2. What is the hardest part of this attribute? 


Tip: Use ChatGPT or Claude to help you with the following - for almost everything you want to do, you can use ChatGPT to do it first, then improve on its answers.

# 2️⃣ Building MCQ benchmarks: Exploration

The goal from this section of chapter [3.1] onward to chapter [3.3] is to build an alignment evaluation benchmark to measure a model property of interest from scratch. The benchmark we will build will contain a multiple-choice (MC) question dataset of ~300 questions, a specification of the model property being measured and how to score and interpret the result.

Broadly speaking, a "benchmark" is anything you can measure and compare performance against. A benchmark usually refers a process for evaluating what the current state of art is for accomplishing a particular task. This typically includes specifying a dataset, but also specifications of a task or set of tasks to be performed on the dataset and how to score the result, so that the benchmark is used in a principled, standardized way that gives common ground for comparison.


**What makes a good benchmark?** This [article](https://www.safe.ai/blog/devising-ml-metrics) by Dan Hendrycks and Thomas Woodside gives a clear summary of the key qualities for making a good benchmark.

<details><summary><b>What are the pros and cons of MCQs?</b></summary>

The advantages of MCQ datasets, compared evaluating free-form response or more complex agent evals, are mainly to do with cost and convenience:

* Cheaper and faster to build
* Cheaper and shorter to run (compared to long-horizon tasks that may take weeks to run and have hundreds of thousands of dollars of inference compute cost)
* May produce more replicable results. 

The disadvantages are:
* A worse (less realistic, less accurate) proxy for what you want to measure

</details>

### Exercise - Design eval questions
```c
Difficulty: 🔴🔴🔴🔴⚪
Importance: 🔵🔵🔵🔵🔵

You should spend up to 2-3 hour on this exercise.
```
The goal of this exercise is to generate 20 MC questions that measures your target quantity in a way you are happy with, with help from AI models.


**Make your specification measurable:**
1. Go back to your specification of the target attribute and think about the aspects/hardest parts you picked out.
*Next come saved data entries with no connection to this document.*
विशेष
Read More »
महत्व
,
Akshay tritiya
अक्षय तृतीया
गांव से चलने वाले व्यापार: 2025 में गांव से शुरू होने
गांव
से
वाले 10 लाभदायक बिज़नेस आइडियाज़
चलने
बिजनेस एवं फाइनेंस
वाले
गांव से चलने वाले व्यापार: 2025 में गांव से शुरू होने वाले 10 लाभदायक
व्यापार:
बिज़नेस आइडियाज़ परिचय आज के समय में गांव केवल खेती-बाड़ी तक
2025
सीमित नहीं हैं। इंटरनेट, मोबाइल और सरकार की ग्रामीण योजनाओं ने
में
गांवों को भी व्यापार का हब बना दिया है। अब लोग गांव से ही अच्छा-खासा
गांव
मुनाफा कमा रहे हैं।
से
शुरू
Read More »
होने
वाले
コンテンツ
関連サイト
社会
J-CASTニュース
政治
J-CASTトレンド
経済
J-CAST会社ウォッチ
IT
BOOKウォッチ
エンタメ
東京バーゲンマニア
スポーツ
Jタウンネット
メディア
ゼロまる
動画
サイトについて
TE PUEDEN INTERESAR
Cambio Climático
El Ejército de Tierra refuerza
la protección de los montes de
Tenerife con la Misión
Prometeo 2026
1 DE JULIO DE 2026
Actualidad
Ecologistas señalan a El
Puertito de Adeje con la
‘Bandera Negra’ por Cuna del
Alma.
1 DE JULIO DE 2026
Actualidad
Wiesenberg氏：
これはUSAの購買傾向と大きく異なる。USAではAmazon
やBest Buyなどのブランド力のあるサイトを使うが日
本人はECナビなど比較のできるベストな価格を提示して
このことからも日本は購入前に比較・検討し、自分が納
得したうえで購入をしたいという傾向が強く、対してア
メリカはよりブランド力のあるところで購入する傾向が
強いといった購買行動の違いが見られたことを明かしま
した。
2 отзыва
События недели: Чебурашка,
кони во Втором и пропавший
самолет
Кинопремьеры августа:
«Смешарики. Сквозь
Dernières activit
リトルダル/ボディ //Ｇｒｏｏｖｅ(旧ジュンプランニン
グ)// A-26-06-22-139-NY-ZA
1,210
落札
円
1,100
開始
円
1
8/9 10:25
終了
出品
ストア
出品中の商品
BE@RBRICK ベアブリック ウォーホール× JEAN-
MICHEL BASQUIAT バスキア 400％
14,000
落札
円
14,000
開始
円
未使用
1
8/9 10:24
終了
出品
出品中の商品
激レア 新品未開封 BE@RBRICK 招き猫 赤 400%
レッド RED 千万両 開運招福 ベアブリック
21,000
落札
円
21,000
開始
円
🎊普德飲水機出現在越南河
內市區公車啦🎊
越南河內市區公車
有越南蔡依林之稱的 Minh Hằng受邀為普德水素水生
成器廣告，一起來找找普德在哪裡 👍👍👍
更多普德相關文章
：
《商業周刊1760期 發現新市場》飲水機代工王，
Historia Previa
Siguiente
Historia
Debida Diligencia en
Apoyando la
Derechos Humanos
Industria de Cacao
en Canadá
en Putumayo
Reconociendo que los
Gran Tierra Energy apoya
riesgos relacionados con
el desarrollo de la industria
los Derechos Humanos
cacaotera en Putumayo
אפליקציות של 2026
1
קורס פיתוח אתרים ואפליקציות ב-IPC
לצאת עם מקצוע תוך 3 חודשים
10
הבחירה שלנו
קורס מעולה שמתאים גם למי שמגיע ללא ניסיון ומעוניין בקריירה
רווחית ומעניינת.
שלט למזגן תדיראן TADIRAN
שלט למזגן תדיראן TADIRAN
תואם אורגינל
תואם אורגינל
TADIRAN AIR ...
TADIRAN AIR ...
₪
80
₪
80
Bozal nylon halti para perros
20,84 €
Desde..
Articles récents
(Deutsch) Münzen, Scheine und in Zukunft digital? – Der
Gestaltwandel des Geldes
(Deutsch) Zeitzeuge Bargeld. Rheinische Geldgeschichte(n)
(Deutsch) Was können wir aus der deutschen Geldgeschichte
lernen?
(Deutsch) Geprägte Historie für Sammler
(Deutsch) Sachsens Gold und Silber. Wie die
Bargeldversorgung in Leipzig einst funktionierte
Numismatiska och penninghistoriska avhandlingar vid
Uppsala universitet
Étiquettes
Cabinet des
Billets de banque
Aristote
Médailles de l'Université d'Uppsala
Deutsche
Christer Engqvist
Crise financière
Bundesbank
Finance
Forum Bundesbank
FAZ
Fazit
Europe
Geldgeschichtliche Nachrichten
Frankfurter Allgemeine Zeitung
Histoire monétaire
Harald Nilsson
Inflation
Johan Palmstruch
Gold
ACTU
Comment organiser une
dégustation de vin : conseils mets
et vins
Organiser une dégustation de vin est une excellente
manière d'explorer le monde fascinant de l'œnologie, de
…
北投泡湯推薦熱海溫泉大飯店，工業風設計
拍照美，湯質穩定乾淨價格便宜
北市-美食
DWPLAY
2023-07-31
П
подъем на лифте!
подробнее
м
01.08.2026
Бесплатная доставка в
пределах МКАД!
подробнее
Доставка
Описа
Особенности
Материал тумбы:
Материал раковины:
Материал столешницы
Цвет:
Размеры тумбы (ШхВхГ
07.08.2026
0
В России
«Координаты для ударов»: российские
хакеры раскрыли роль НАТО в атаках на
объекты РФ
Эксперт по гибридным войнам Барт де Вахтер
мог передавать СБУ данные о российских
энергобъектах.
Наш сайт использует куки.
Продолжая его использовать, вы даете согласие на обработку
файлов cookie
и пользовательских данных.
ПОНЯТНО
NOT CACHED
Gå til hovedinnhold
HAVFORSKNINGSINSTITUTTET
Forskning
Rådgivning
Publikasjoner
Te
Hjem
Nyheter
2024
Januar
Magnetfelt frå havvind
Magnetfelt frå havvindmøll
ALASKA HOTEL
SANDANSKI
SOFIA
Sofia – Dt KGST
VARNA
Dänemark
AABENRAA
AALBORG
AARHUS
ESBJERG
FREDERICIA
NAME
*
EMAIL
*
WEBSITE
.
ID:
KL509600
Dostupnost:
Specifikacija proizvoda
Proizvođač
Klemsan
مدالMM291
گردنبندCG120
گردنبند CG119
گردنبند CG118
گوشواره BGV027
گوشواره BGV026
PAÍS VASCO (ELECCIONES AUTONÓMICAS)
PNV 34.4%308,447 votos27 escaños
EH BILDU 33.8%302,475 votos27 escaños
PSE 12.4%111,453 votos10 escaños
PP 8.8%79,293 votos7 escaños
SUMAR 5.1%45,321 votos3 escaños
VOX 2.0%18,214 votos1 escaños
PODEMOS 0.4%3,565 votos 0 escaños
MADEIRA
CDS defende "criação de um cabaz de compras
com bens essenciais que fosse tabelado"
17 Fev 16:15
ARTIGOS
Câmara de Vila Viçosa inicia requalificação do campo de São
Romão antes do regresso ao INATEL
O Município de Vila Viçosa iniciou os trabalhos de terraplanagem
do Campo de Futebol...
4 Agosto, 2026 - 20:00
What questions and answers would give you high evidence about this attribute? Come up with 4 example MC questions with 2 or 4 answer choices (one of the answers should be the answer matching the target attribute). 

**Refine** 🔁   
2. Ask your example questions to the model and see how it responds.
    * Likely, you will realize that your current specification and examples are somewhat imprecise or not quite measuring the right thing. Iterate until you’re more happy with it.
3. Ask the model to improve your example questions.

**Red-team** 🔁
1. What confounders could you accidentally measure? Come up with other factors that would cause the model to give the same answers to the kind of questions you are asking.